Цель и задачи исследований. Цель исследований – изучить особенности эпизоотического процесса в животноводческих хозяйствах на территории Краснодарского края. Изучить клинические симптомы и патологоанатомические изменения при стрептококкозе крупного рогатого скота, разработать систему эффективных мероприятий для профилактики и ликвидации данного заболевания.
Для достижения данной цели были поставлены следующие задачи:
Провести изучение нозологического профиля бактериальных инфекций крупного рогатого скота за 2004-2013 гг. на территории Краснодарского края, и определить удельный вес стрептококкоза в нем;
провести эпизоотологический мониторинг по стрептококкозу крупного рогатого скота в животноводческих хозяйствах на территории Краснодарского края за последние 10-ть лет;
провести изучение территориальных границ, возрастных особенностей, сезонности стрептококкоза крупного рогатого скота;
изучить клинические симптомы и патоморфологические изменения у животных при стрептококкозе крупного рогатого скота;
выявить источники и главные причины распространения стрептококкоза крупного рогатого скота на территории хозяйств Краснодарского края;
разработать инактивированную противострептококковую вакцину для использования в комплексе противоэпизоотических мероприятий для крупного рогатого скота;
провести изучение иммунобиологических свойств созданной противострептококковой вакцины для крупного рогатого скота;
разработать комплекс профилактических и ликвидационных мероприятий при стрептококкозе крупного рогатого скота для животноводческих предприятий Краснодарского края.

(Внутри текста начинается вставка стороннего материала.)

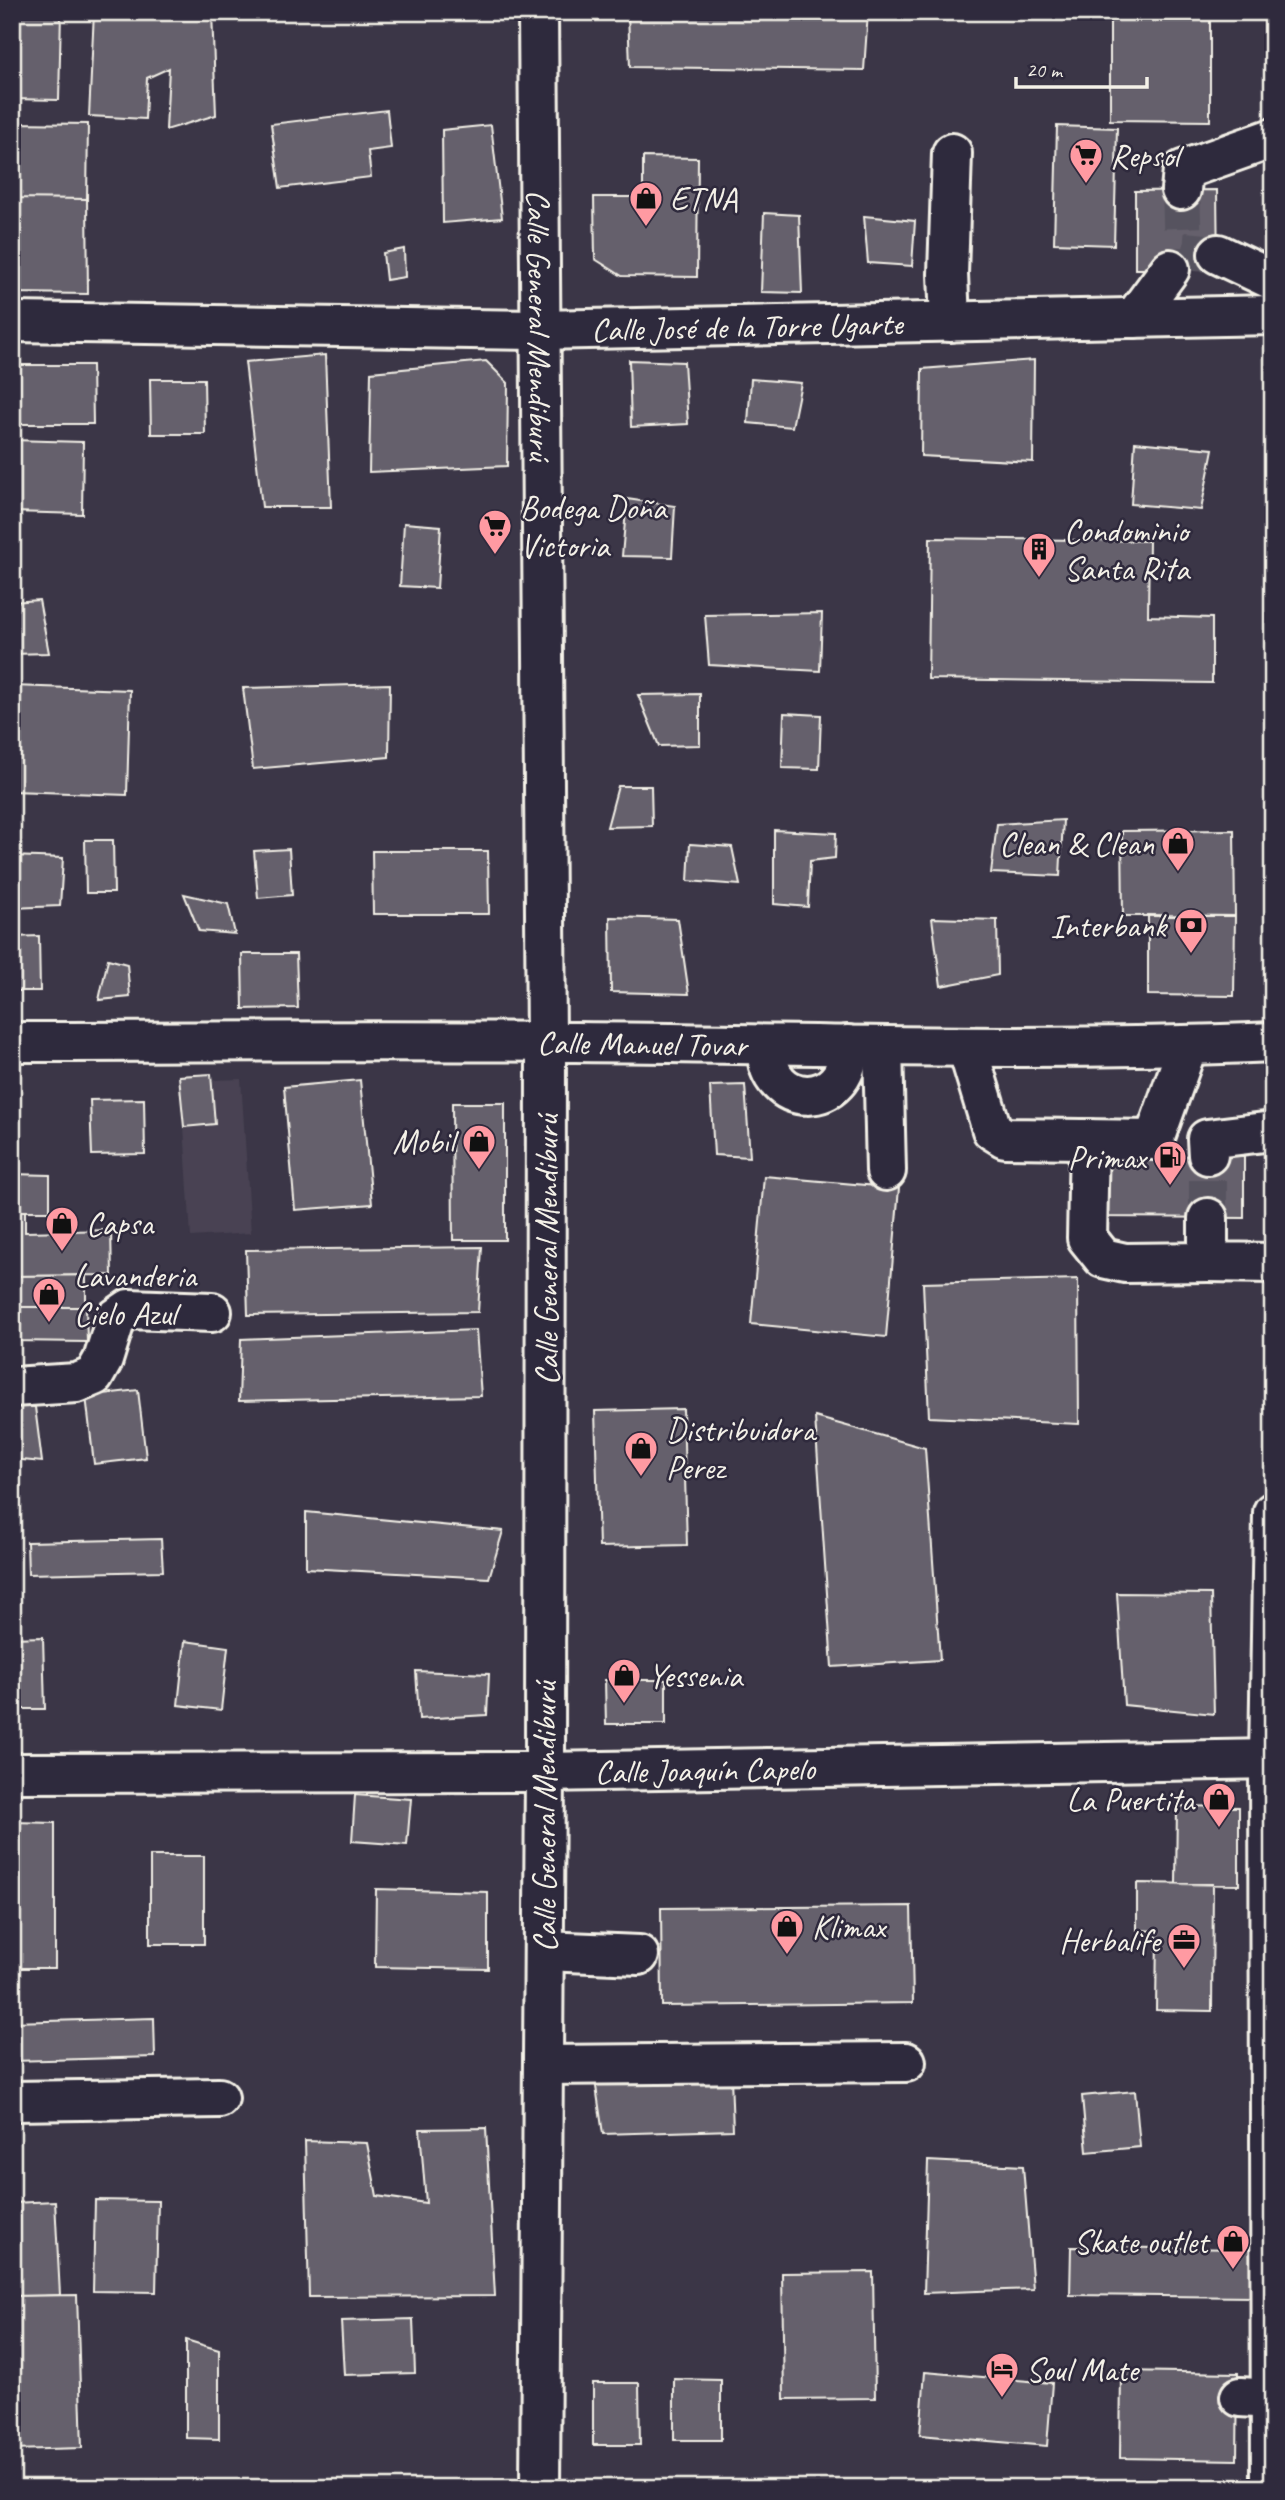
<svg xmlns="http://www.w3.org/2000/svg" width="1285" height="2500" font-family="Caveat,sans-serif">
  <style>
    .built { fill: #484352 }
    .building { fill: #65616c; stroke: #f4f1e8; stroke-width: 2 }
    .lines { fill: none; stroke-linecap: round; stroke-linejoin: round }
    .minor-tunnel { stroke: #57525f; stroke-width: 38; stroke-dasharray: 38 19; stroke-linecap: butt }
    .minor-casing { stroke: #f4f1e8; stroke-width: 44 }
    .major-casing { stroke: #f4f1e8; stroke-width: 44 }
    .minor { stroke: #2f2a3d; stroke-width: 38 }
    .major { stroke: #2f2a3d; stroke-width: 38 }
    .labels { text-anchor: middle; stroke-width: 5; stroke-linejoin: round; paint-order: stroke }
    .poi-label { font-size: 33px; fill: #f4f1e8; stroke: #2f2a3d; text-anchor: start }
    .street-label { font-size: 33px; fill: #f4f1e8; stroke: #2f2a3d }
  </style>
  <rect width="100%" height="100%" fill="#3b3647"/>
  <filter id="ink" filterUnits="userSpaceOnUse"><feTurbulence type="fractalNoise" baseFrequency=".0143" numOctaves="2"/><feDisplacementMap in="SourceGraphic" scale="14" xChannelSelector="R" yChannelSelector="G"/><feConvolveMatrix kernelMatrix="1 2 1 2 8 2 1 2 1" color-interpolation-filters="sRGB"/></filter>
  <g filter="url(#ink)">
    <path class="built" d="M241 1079 251 1233 191 1237 184 1127 215 1124 213 1080Z"/>
    <path class="building" d="M12 12H61L59 100 12 99Z
      M94 12H153L167 17V12H212L216 115 166 130 169 68 147 78 145 119 89 116Z
      M628 12H868L864 70 630 67Z
      M1110 12H1210V121L1110 120Z
      M387 110 391 148 368 151 371 177 280 188 271 124Z
      M12 123 88 124 87 199 12 198Z
      M491 125 502 218 443 223 442 130Z
      M1057 126 1117 128 1114 245 1054 243Z
      M643 157 698 158 697 277 622 276 595 259 594 197H643Z
      M1217 190 1218 269H1135V191Z
      M12 198 87 199 88 294 12 293Z
      M764 213 799 215 802 293 761 292Z
      M864 216 915 221 912 266 868 263Z
      M404 249 405 277 386 280 383 253Z
      M325 355 331 507H262L245 362Z
      M629 360 684 362 688 424 631 427Z
      M1034 360 1033 462 921 456 922 369Z
      M486 361 508 383 507 466 369 472 371 372Z
      M12 365H92L93 424H12Z
      M150 379H204L205 434H151Z
      M751 379 801 383 792 427 748 423Z
      M12 440 83 442 82 514 12 512Z
      M1135 442 1213 449 1201 510 1131 504Z
      M627 499 675 506 672 557 622 556Z
      M404 523 441 526 437 588 400 586Z
      M930 538 1149 541 1148 616 1212 618V683L928 679Z
      M39 600 49 653 12 654V602Z
      M822 613 820 671 709 665 705 615Z
      M390 684 389 757 253 769 243 688Z
      M12 686 130 690 127 795 12 791Z
      M700 694V745L659 746 638 695Z
      M784 713 821 715 819 769 782 768Z
      M618 786H651L652 826 607 827Z
      M1063 820 1060 876 991 873 997 824Z
      M774 830 836 833 835 858 810 861 808 907 774 904Z
      M1234 830 1235 916H1123L1122 831Z
      M85 840H113L114 893H86Z
      M690 844 732 847 740 885 688 881Z
      M289 849 292 895 258 898 254 851Z
      M372 851H488L489 914H373Z
      M12 856 63 858 60 906 12 908Z
      M184 894 228 904 235 934 199 931Z
      M1148 915 1235 916 1234 996 1148 995Z
      M610 917 678 919 689 994 611 992Z
      M932 918 997 920 998 975 941 986Z
      M39 936 40 991H12V937Z
      M242 954H296L298 1008 243 1009Z
      M108 959 127 964 130 997 99 1000Z
      M211 1074 215 1124 184 1127 179 1076Z
      M360 1080 372 1204 295 1210 284 1087Z
      M745 1085 750 1157 714 1155 710 1086Z
      M144 1099 145 1154 92 1155 90 1100Z
      M452 1103H505V1240H453Z
      M1097 1155 1244 1156V1218L1097 1217Z
      M12 1174 50 1175V1211H12Z
      M764 1176 899 1188 886 1337 751 1324Z
      M12 1211H25V1232L111 1230 112 1275 12 1276Z
      M482 1247 478 1312 248 1315 246 1250Z
      M86 1275V1307H12V1276Z
      M1078 1279 1079 1424 929 1417 923 1283Z
      M12 1307H86L87 1342 12 1341Z
      M476 1330 481 1396 239 1401 241 1339Z
      M138 1390 146 1458 94 1464 86 1396Z
      M12 1406 35 1407 42 1462 12 1459Z
      M683 1409 687 1545 599 1547 595 1411Z
      M815 1417 925 1448 940 1660 832 1667Z
      M306 1512 503 1531 489 1578 306 1568Z
      M161 1539 163 1571 28 1574 27 1542Z
      M1117 1593 1211 1594 1214 1714 1124 1705Z
      M43 1637 45 1709H12V1638Z
      M185 1641 228 1647 221 1710 178 1705Z
      M416 1671 489 1674 487 1715 419 1719Z
      M605 1680H666V1724H606Z
      M355 1795 411 1799 407 1845 352 1841Z
      M1177 1806 1239 1807V1885L1176 1884Z
      M12 1822 55 1823V1968H12Z
      M150 1856H204V1944H150Z
      M1137 1883 1213 1884 1212 2011 1156 2010 1157 1931 1137 1930Z
      M376 1889 488 1892V1969L375 1967Z
      M911 1906 913 2003 662 2006 661 1908Z
      M154 2018 155 2057 12 2061V2022Z
      M594 2073 731 2077 733 2130 603 2134Z
      M1135 2091 1140 2147 1087 2152 1082 2096Z
      M486 2128 495 2296 309 2297 305 2141 367 2143 377 2196 426 2203 420 2129Z
      M928 2161 1023 2166 1033 2289 924 2293Z
      M95 2200 158 2201 156 2292 93 2291Z
      M55 2201 60 2295 12 2296V2203Z
      M1071 2247 1253 2249V2297L1070 2295Z
      M873 2272 875 2398 784 2399 782 2273Z
      M77 2295 82 2448 12 2450V2296Z
      M413 2319 415 2373 344 2375 341 2321Z
      M186 2340 219 2350V2439L186 2438Z
      M1121 2371 1238 2373 1237 2460 1120 2458Z
      M925 2372 1052 2383 1047 2446 920 2435Z
      M674 2379 721 2380V2440H674Z
      M593 2383H639L640 2445H593Z"/>
    <g class="lines">
      <path class="minor-tunnel" d="M1181 190 1183 251 1218 254
        M1208 1218V1155"/>
      <defs>
        <g id="minor">
          <path id="s1" d="M538 12 546 1042 545 1772 540 2488"/>
          <path d="M1181 190 1183 170 1273 138"/>
          <path d="M1218 254 1273 280"/>
          <path d="M1134 318 1170 269"/>
          <path id="s2" d="M12 322 539 330 1273 315"/>
          <path d="M950 322 948 274 952 153"/>
          <path id="s3" d="M12 1042C200 1042 388 1040 576 1042 808 1044 1041 1052 1273 1042"/>
          <path d="M767 1045C763 1111 851 1112 848 1045"/>
          <path d="M883 1046 886 1171"/>
          <path d="M967 1047 992 1130 1005 1138 1154 1140 1188 1045"/>
          <path d="M1089 1139 1087 1238 1103 1258 1125 1263 1208 1262"/>
          <path d="M1208 1155 1207 1139 1273 1131"/>
          <path d="M1208 1218V1262L1273 1263"/>
          <path d="M12 1387 77 1383 94 1376 103 1360 116 1318 129 1309 212 1312"/>
          <path id="s4" d="M12 1773 545 1772 1273 1759"/>
          <path d="M544 1951 639 1955"/>
          <path d="M543 2065 906 2062"/>
          <path d="M12 2101 219 2098"/>
          <path d="M1240 2397 1271 2399"/>
        </g>
        <path id="major" d="M1271 2488 1269 1759 1273 1512"/>
      </defs>
      <use href="#minor" class="minor-casing"/>
      <use href="#major" class="major-casing"/>
      <use href="#minor" class="minor"/>
      <use href="#major" class="major"/>
    </g>
  </g>
  <defs>
    <symbol id="supermarket-pin" viewBox="-11 -11 22 30"><path d="M0 17L-7.5 6A9.5 9.5 0 1 1 7.5 6Z" fill="#ff9aa2" stroke="#2f2a3d"/><path d="M-6-5.5h2.5l.6 2H6L4.5 2H-2.5L-4.4-4H-6ZM-1.5 3.2a1.3 1.3 0 1 0 .1 0ZM3 3.2a1.3 1.3 0 1 0 .1 0Z" fill="#111"/></symbol>
    <symbol id="shop-pin" viewBox="-11 -11 22 30"><path d="M0 17L-7.5 6A9.5 9.5 0 1 1 7.5 6Z" fill="#ff9aa2" stroke="#2f2a3d"/><path d="M-5-2.5h2.3a2.7 3.5 0 0 1 5.4 0H5L5.5 6h-11ZM-1.5-2.5h3a1.5 2.3 0 0 0-3 0Z" fill="#111"/></symbol>
    <symbol id="building-pin" viewBox="-11 -11 22 30"><path d="M0 17L-7.5 6A9.5 9.5 0 1 1 7.5 6Z" fill="#ff9aa2" stroke="#2f2a3d"/><path d="M-4-6H4V6H1V3H-1V6H-4ZM-2.5-4.3h1.7v1.8h-1.7ZM.8-4.3h1.7v1.8H.8ZM-2.5-1h1.7V.8h-1.7ZM.8-1h1.7V.8H.8Z" fill="#111"/></symbol>
    <symbol id="bank-pin" viewBox="-11 -11 22 30"><path d="M0 17L-7.5 6A9.5 9.5 0 1 1 7.5 6Z" fill="#ff9aa2" stroke="#2f2a3d"/><path d="M-6-4H6V4H-6ZM0-2.3a2.3 2.3 0 1 0 0 4.6a2.3 2.3 0 1 0 0-4.6Z" fill="#111"/></symbol>
    <symbol id="fuel-pin" viewBox="-11 -11 22 30"><path d="M0 17L-7.5 6A9.5 9.5 0 1 1 7.5 6Z" fill="#ff9aa2" stroke="#2f2a3d"/><path d="M-5.5-6h7V0h2V4h1.3V-2.5L3-4.5l.8-.8L6-3V5H2.5V1h-1V6h-7ZM-4.2-4.7v3.2H.2V-4.7Z" fill="#111"/></symbol>
    <symbol id="office-pin" viewBox="-11 -11 22 30"><path d="M0 17L-7.5 6A9.5 9.5 0 1 1 7.5 6Z" fill="#ff9aa2" stroke="#2f2a3d"/><path d="M-6-3h4V-5.5h4V-3h4V5H-6ZM-1-4.5V-3h2v-1.5ZM-6 0V1H6V0Z" fill="#111"/></symbol>
    <symbol id="hotel-pin" viewBox="-11 -11 22 30"><path d="M0 17L-7.5 6A9.5 9.5 0 1 1 7.5 6Z" fill="#ff9aa2" stroke="#2f2a3d"/><path d="M-6-4.5h1.5V1H6V5H4.5V3h-9V5H-6ZM-4 0a1.8 1.8 0 1 1 3.6 0ZM.5 0V-2.5h3Q6-2.5 6 0Z" fill="#111"/></symbol>
  </defs>
  <g fill-rule="evenodd">
    <use href="#supermarket-pin" x="1067" y="136" width="38" height="52"/>
    <use href="#shop-pin" x="627" y="179" width="38" height="52"/>
    <use href="#supermarket-pin" x="476" y="507" width="38" height="52"/>
    <use href="#building-pin" x="1020" y="530" width="38" height="52"/>
    <use href="#shop-pin" x="1159" y="824" width="38" height="52"/>
    <use href="#bank-pin" x="1172" y="906" width="38" height="52"/>
    <use href="#shop-pin" x="460" y="1122" width="38" height="52"/>
    <use href="#fuel-pin" x="1151" y="1138" width="38" height="52"/>
    <use href="#shop-pin" x="43" y="1204" width="38" height="52"/>
    <use href="#shop-pin" x="30" y="1275" width="38" height="52"/>
    <use href="#shop-pin" x="622" y="1429" width="38" height="52"/>
    <use href="#shop-pin" x="605" y="1656" width="38" height="52"/>
    <use href="#shop-pin" x="1200" y="1780" width="38" height="52"/>
    <use href="#shop-pin" x="768" y="1907" width="38" height="52"/>
    <use href="#office-pin" x="1165" y="1921" width="38" height="52"/>
    <use href="#shop-pin" x="1214" y="2222" width="38" height="52"/>
    <use href="#hotel-pin" x="983" y="2350" width="38" height="52"/>
  </g>
  <g class="labels">
    <g class="poi-label">
      <text x="1110" y="167">Repsol</text>
      <text x="670" y="210">ETNA</text>
      <text x="520" y="519">Bodega Doña<tspan x="520" dy="38">Victoria</tspan></text>
      <text x="1064" y="542">Condominio<tspan x="1064" dy="38">Santa Rita</tspan></text>
      <text x="1154" y="855" text-anchor="end">Clean &amp; Clean</text>
      <text x="1166" y="937" text-anchor="end">Interbank</text>
      <text x="454" y="1153" text-anchor="end">Mobil</text>
      <text x="1146" y="1169" text-anchor="end">Primax</text>
      <text x="86" y="1235">Capsa</text>
      <text x="74" y="1287">Lavanderia<tspan x="74" dy="38">Cielo Azul</tspan></text>
      <text x="666" y="1441">Distribuidora<tspan x="666" dy="38">Perez</tspan></text>
      <text x="648" y="1687">Yessenia</text>
      <text x="1194" y="1811" text-anchor="end">La Puertita</text>
      <text x="812" y="1938">Klimax</text>
      <text x="1160" y="1952" text-anchor="end">Herbalife</text>
      <text x="1208" y="2253" text-anchor="end">Skate outlet</text>
      <text x="1026" y="2381">Soul Mate</text>
    </g>
    <g class="street-label">
      <text dy="12" stroke="none"><textPath href="#s1" startOffset="313">Calle General Mendiburú</textPath></text>
      <text dy="12" stroke="none"><textPath href="#s2" startOffset="735">Calle José de la Torre Ugarte</textPath></text>
      <text dy="12" stroke="none"><textPath href="#s3" startOffset="630">Calle Manuel Tovar</textPath></text>
      <text transform="translate(546 1250) rotate(-90)" y="12">Calle General Mendiburú</text>
      <text dy="12" stroke="none"><textPath href="#s4" startOffset="693">Calle Joaquín Capelo</textPath></text>
      <text transform="translate(544 1817) rotate(-90)" y="12">Calle General Mendiburú</text>
    </g>
  </g>
  <rect width="1285" height="2500" fill="none" stroke="#2f2a3d" stroke-width="42"/>
  <rect x="21" y="21" width="1243" height="2458" fill="none" stroke="#f4f1e8" stroke-width="2.5" filter="url(#ink)"/>
  <path d="M1016 77v10h131v-10" fill="none" stroke="#f4f1e8" stroke-width="3.5"/>
  <text x="1026" y="77" font-size="21" fill="#f4f1e8" stroke="#2f2a3d" stroke-width="5" paint-order="stroke">20 m</text>
</svg>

Научная новизна. Впервые было проведено изучение эпизоотической ситуации по инфекционным болезням бактериальной этиологии у крупного рогатого скота на территории Краснодарского края. В нозологическом профиле установлено место, удельный вес, территориальные границы, возрастные особенности, сезонность, заболеваемость, характер проявления эпизоотического процесса, превалентность, инцидентность, клинические симптомы, патологоанатомические изменения при стрептококкозе крупного рогатого скота.
Разработана и применена технология по производству новой инактивированной противострептококковой вакцины для крупного рогатого скота, изучены её свойства, в том числе и иммуногенность.
Были апробированы и внедрены в ветеринарную практику рекомендации, включающие мероприятия по профилактике и ликвидации стрептококкоза крупного рогатого скота в условиях животноводческих предприятий Краснодарского края. Научная новизна проведённой работы подтверждена двумя патентами на изобретение (№ 2406532, № 2406533).
Теоретическая и практическая значимость. На основании выдвинутых теорий, а так же данных, полученных в ходе проведённой работы, в том числе и в производственных условиях, были разработаны и предложены для использования в ветеринарии:
- система противоэпизоотических мероприятий, в которую включён эпизоотологический, бактериологический, серологический мониторинг, диагностика, проведение мероприятий по предупреждению, и при возникновении - по ликвидации стрептококкоза крупного рогатого скота на животноводческих предприятиях Краснодарского края;
- «Рекомендации по диагностике, профилактике и ликвидации стрептококкоза крупного рогатого скота» (2014);
- создана новая противострептококковая вакцина для крупного рогатого скота, которая предложена для применения в крае;
- разработан и утвержден в установленном порядке проект нормативно-технической документации на производство и применение новой вакцины против стрептококкоза крупного рогатого скота. Вакцина производится на ФГУП «Армавирская биофабрика»;
- подготовлены учебные пособия «Диагностика стафилококкозов и стрептококкозов» (2013), «Профилактика и мероприятия по ликвидации стрептококкоза животных» (2013).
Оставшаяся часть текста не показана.